Buck knows a history dating back more than 100 years of a place where Black families of Cookeville long laid their loved ones to rest.

"All through these years, nothing was integrated," Buck explained. "Everything was segregated. That's why there's so many people in here. The generation coming up needs to know."

It was 2010 when Putnam County archivist Glenn Jones became interested in a cemetery that had long been neglected.

"It was so grown up and green you couldn't see anything but five or six graves," said Jones. "It looked like it was the woods."

"It's sad to see cemeteries not taken care of," said Buck. "It's just a sad feeling."

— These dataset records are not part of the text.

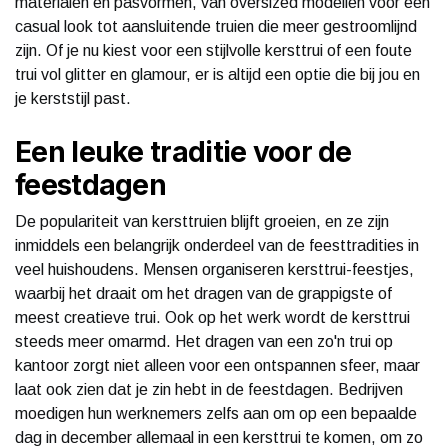
materialen en pasvormen, van oversized modellen voor een
casual look tot aansluitende truien die meer gestroomlijnd
zijn. Of je nu kiest voor een stijlvolle kersttrui of een foute
trui vol glitter en glamour, er is altijd een optie die bij jou en
je kerststijl past.
Een leuke traditie voor de
feestdagen
De populariteit van kersttruien blijft groeien, en ze zijn
inmiddels een belangrijk onderdeel van de feesttradities in
veel huishoudens. Mensen organiseren kersttrui-feestjes,
waarbij het draait om het dragen van de grappigste of
meest creatieve trui. Ook op het werk wordt de kersttrui
steeds meer omarmd. Het dragen van een zo'n trui op
kantoor zorgt niet alleen voor een ontspannen sfeer, maar
laat ook zien dat je zin hebt in de feestdagen. Bedrijven
moedigen hun werknemers zelfs aan om op een bepaalde
dag in december allemaal in een kersttrui te komen, om zo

Buck believed this place could be saved.

"I always had hope," she said.

"We cut the trees down," said Jones. "It took four or five years to get all the death certificates we could find. We found 250 death certificates."

Then there were the problems with the graves.

"Almost every single one of them was sunk down three feet," Jones continued.

Volunteers from Tennessee Tech and Nashville State helped place dirt into the graves. Businessman Jerry Gaw donated $3,500 for new grave markers for names uncovered by research. Buck's helping direct where the markers should be placed to the inmates at Putnam County Jail.

"These are markers that are gonna go in different places where there are no markers," she said.

"It's been a continuous thing from all kinds of different people," said Jones.

There's another reason why this place is so special to Buck. Her husband, Walter, is buried here. She met him in 1946. He died in 1979.

"He was a metro policeman," said Buck. "He was a veteran. I wanted him to be buried at the veteran's cemetery. He said, no, he wanted to be buried beside his mom and dad."

Buck is certain her husband and so many good friends from over the years would be proud to see this cemetery today.